Zudem haben sich zahlreiche frühere Sportler aus Großbritannien und dem Commonwealth für eine Sammelklage gegen ihre jeweiligen Dachverbände zusammengeschlossen, darunter Rugby- und Fußballspieler.

Seit die amerikanische Football-Liga NFL im Jahr 2015 Abfindungen in Höhe von einer Milliarde Dollar an frühere Spieler mit neurologischen Beschwerden gezahlt hat, ist das Bewusstsein für Gehirnerschütterungen im Sport gestiegen. Aus der Gesamtsumme wurden Zahlungen an Tausende ehemaliger Spieler geleistet, die unter neurologischen Problemen litten und geklagt hatten.

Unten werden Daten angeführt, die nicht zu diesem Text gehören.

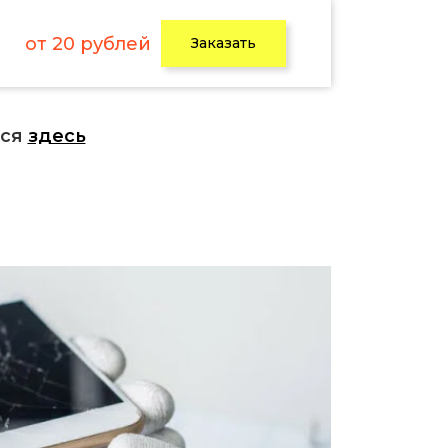
от 20 рублей
Заказать
ься
здесь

Die Einigung ersparte der Liga einen Prozess wegen der Behauptung, sie habe lange verschwiegen, was sie über den Zusammenhang zwischen Gehirnerschütterungen und Hirnverletzungen wusste. Der Vergleichsfonds soll mehr als 20.000 Rentner versorgen, die an Hirnerkrankungen wie Alzheimer, Parkinson und Demenz leiden.

In der Folge haben eine Reihe von Spitzenverbänden in Sportarten wie Fußball oder Rugby ihre Vorschriften in Bezug auf Gehirnerschütterungen verbessert.